McIlroy 'not bothered' by delay

Rain at Valhalla caused a postponement, although that did not concern Rory McIlroy (AP)

The chasing pack provided company for Rory McIlroy at the leaderboard's summit (AP)

First published in National Sport News © by

Rory McIlroy shrugged off a rain delay of almost two hours which raised the prospect of a Monday finish in the US PGA Championship at Valhalla.

With the course already saturated, a torrential downpour saw play suspended at 12:53pm local time, more than two hours before the final pair had been scheduled to tee off.

Play was eventually able to resume at 2:44pm with McIlroy and Austria's Bernd Wiesberger now due to start at 4:19pm, meaning they faced a race against time to finish before darkness descended in Louisville.

McIlroy will start the round one shot clear of Wiesberger.

If necessary, there would be a three-hole aggregate score play-off on the 13th, 17th and 18th holes.

"I will hang around until next week to try to win this thing. It doesn't bother me in the slightest," McIlroy insisted before being forced to change the passcode on his phone after it was clearly shown on TV as he waited in the clubhouse.

"Passcode changed... Now time to play some golf!" the world number one wrote on Twitter.

With rain having been forecast, it raised questions as to why tee times had not been brought forward or play started from two tees.

The Open Championship employed a two-tee start for the first time in its history last month due to the significant risk of thunderstorms at Royal Liverpool during Saturday's third round.

Play got under way at 9am from both the first and 10th tee, with the field split into groups of three rather than two.

It looked to have been an unnecessary precaution when there was no disruption to play and heavy rain which made life difficult for the early starters had stopped as the leaders went out at 11am.

But the rain returned as McIlroy gave his post-round press conference, making it difficult to hear what the 25-year-old said and leaving standing water on some of the greens.

Asked if that vindicated the decision, McIlroy laughed and pointed to the media centre roof before adding: "Definitely. I think it's the second best decision the R&A made this year, the first being bringing the Open back to Portrush."

McIlroy was looking to claim his second major in four weeks, and the fourth of his career, which would make him the first player since Padraig Harrington in 2008 to win back-to-back majors.

Lifting the Wanamaker Trophy for the second time would also see the Northern Irishman become the third youngest player after Tiger Woods and Jack Nicklaus to win four majors, just one less than the total won by the late Seve Ballesteros and two behind Nick Faldo.
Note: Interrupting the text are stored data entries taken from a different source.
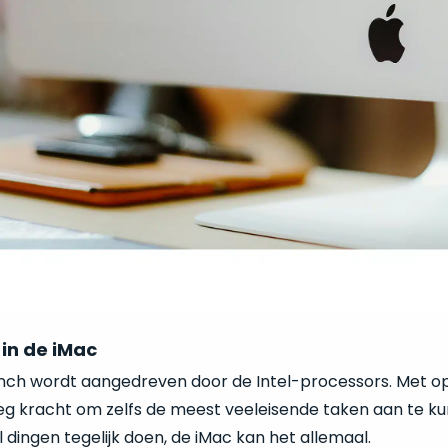
in de iMac
inch wordt aangedreven door de Intel-processors. Met op
eg kracht om zelfs de meest veeleisende taken aan te ku
dingen tegelijk doen, de iMac kan het allemaal.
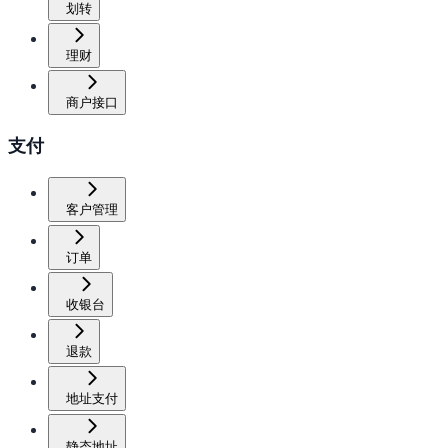
划转
理财
商户接口
支付
客户管理
订单
收银台
退款
地址支付
静态地址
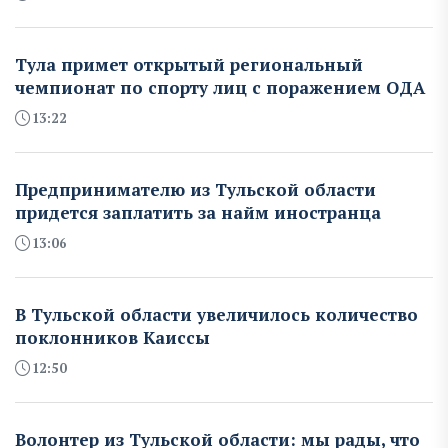
Тула примет открытый региональный
чемпионат по спорту лиц с поражением ОДА
13:22
Предпринимателю из Тульской области
придется заплатить за найм иностранца
13:06
В Тульской области увеличилось количество
поклонников Каиссы
12:50
Волонтер из Тульской области: мы рады, что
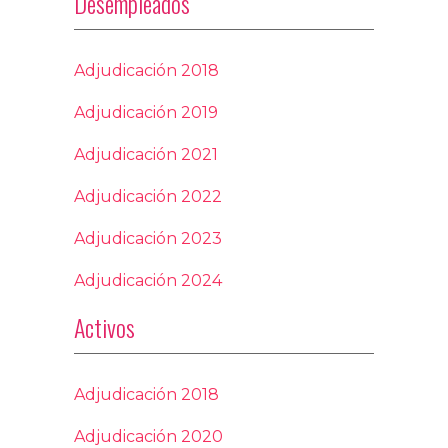
Desempleados
Adjudicación 2018
Adjudicación 2019
Adjudicación 2021
Adjudicación 2022
Adjudicación 202
3
Adjudicación 2024
Activos
Adjudicación 2018
Adjudicación 2020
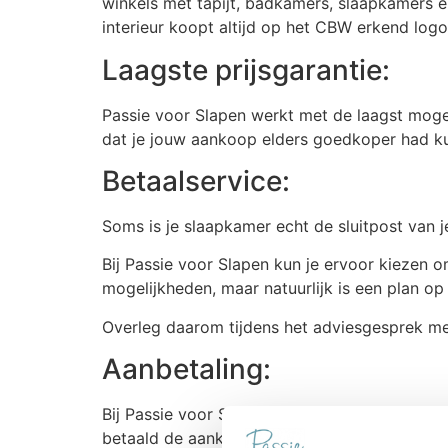
winkels met tapijt, badkamers, slaapkamers e
interieur koopt altijd op het CBW erkend log
Laagste prijsgarantie:
Passie voor Slapen werkt met de laagst mogel
dat je jouw aankoop elders goedkoper had kun
Betaalservice:
Soms is je slaapkamer echt de sluitpost van j
Bij Passie voor Slapen kun je ervoor kiezen o
mogelijkheden, maar natuurlijk is een plan op
Overleg daarom tijdens het adviesgesprek me
Aanbetaling:
Bij Passie voor Slapen hoef je geen aanbetal
betaald de aankopen pas op het moment dat 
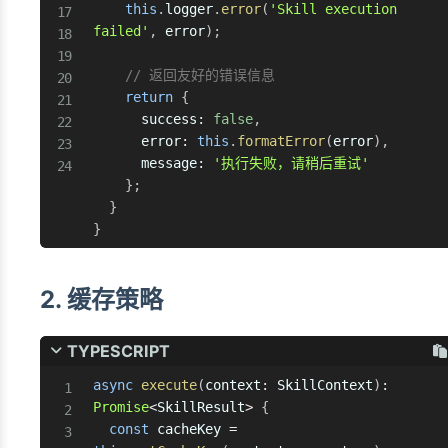
this
.
logger
.
error
(
'Skill execution 
failed'
,
 error
)
;
// 返回友好的错误信息
return
{
      success
:
false
,
      error
:
this
.
formatError
(
error
)
,
      message
:
'执行失败，请稍后重试'
}
;
}
}
2. 缓存策略
TYPESCRIPT
async
execute
(
context
:
 SkillContext
)
:
Promise
<
SkillResult
>
{
const
 cacheKey 
=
It is the fourth time McIlroy has held the 54-hole lead in a major, the first leading to heartache in the 2011 Masters when he was four ahead entering the final round at Augusta only to collapse to a closing 80.

Two months later he bounced back in spectacular style to win the US Open by eight shots at Congressional before winning the 2012 US PGA by the same margin at Kiawah Island.

Last month he led from start to finish at Royal Liverpool, taking a six-shot lead into the final round before going on to win by two from Sergio Garcia and Rickie Fowler.

McIlroy began with a par on the first to remain one ahead of Wiesberger but the challengers were mounting behind as the players took advantage of the receptive greens.

Ernie Els had raced to the turn in 30 with four birdies in a row from the third and another on the ninth, the South African moving to 10 under par as a result and giving him a chance to record the first ever sub-63 score in a major championship.

Playing partners Henrik Stenson and Mikko Ilonen had both birdied the first and third to move to 11 under alongside Phil Mickelson, who had holed from 30 feet on the first.

Els remained on track with his sixth birdie of the day on the 11th but McIlroy made his first mistake on the third, three-putting from long range on the par-three.

That dropped him back into a tie for the lead with Wiesberger and Mickelson, who had birdied the third from 10 feet, and birdies from Fowler and Stenson soon made it a five-way tie on 12 under.